How do you see “literacy”?

I have shown this awesome video from Karen Mensing’s class last year, with her students sharing their own “Twitter Tutorial”. Check it out below:

If you think that this might be a little bit above your ability, it is fine since they have a tutorial for beginners as well 🙂

Now some people would say, “Why would you need to teach young elementary students how to use Twitter?”

But do you see this as simply “Twitter”, or do you see this as teaching literacy?  I see it as part of the latter.
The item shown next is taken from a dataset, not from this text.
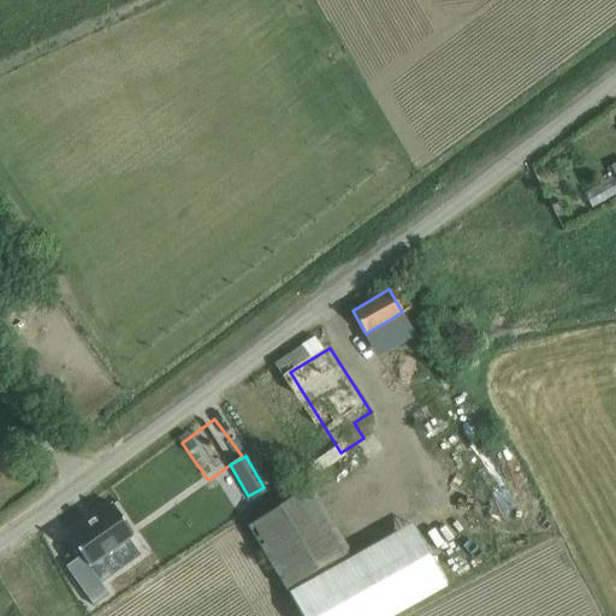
[(261,517),(248,526),(260,545),(260,548),(261,549),(285,590),(286,590),(289,593),(311,581),(331,570),(353,558),(333,527),(321,507),(309,486),(272,510),(261,517)]
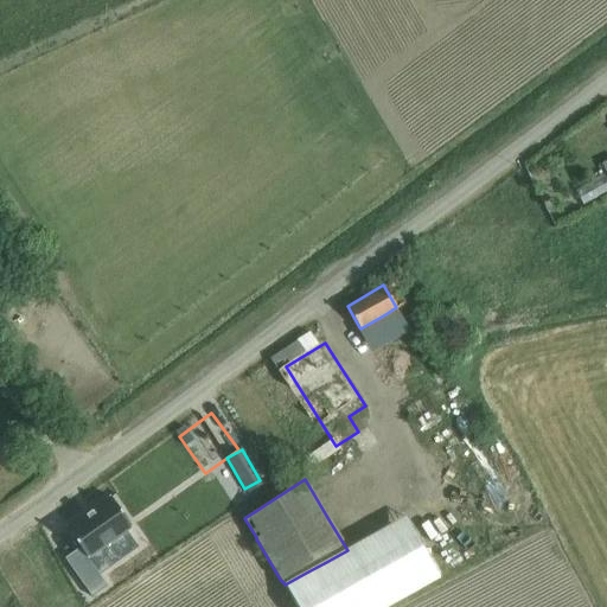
[(81,548),(65,558),(78,579),(93,598),(96,595),(108,587),(96,570),(88,558),(104,547),(132,528),(110,498),(95,509),(66,529),(81,548)]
In a post that I wrote in 2015,  this is what I had found on the concept of “literacy”:

So what is literacy? The “traditional definition” is the ability to read and write, but you will see that definition is a little different according to some sources.  The definition of literacy has changed over time, and there are many different perspectives on the topic.  In this article on the “Definitions of Literacy”, the author shares some differing perspectives that go beyond simply “reading and writing:

“…we acknowledge that the word literacy itself has come to mean competence, knowledge and skills (Dubin). Take, for example, common expressions such as ‘computer literacy,’ “civic literacy,’ ‘health literacy,’ and a score of other usages in which literacy stands for know-how and awareness of the first word in the expression.” Dubin and Kuhlman (1992)

Or this thinking from Langer in 1991:

“It is the culturally appropriate way of thinking, not the act of reading or writing, that is most important in the development of literacy. Literacy thinking manifests itself in different ways in oral and written language in different societies, and educators need to understand these ways of thinking if they are to build bridges and facilitate transitions among ways of thinking.”

(Read the entire article…there is lot to think about in what is shared on the “definitions” of literacy.)

If you think literacy is only about “reading and writing”, then Twitter might seem insignificant.  But if we see Twitter, and the ability to not only read and write, but to communicate and leverage this medium as literacy, it might seem more important.  What I am not saying is that you need to go teach Twitter to your students right now.  Not at all. What I am saying is that if you simply dismiss things as creating with different types of media, or using social media to connect with others as “tech” or “insignificant”, you might be holding your students back in sharing their wisdom from the world with a simpler view of what literacy can truly be.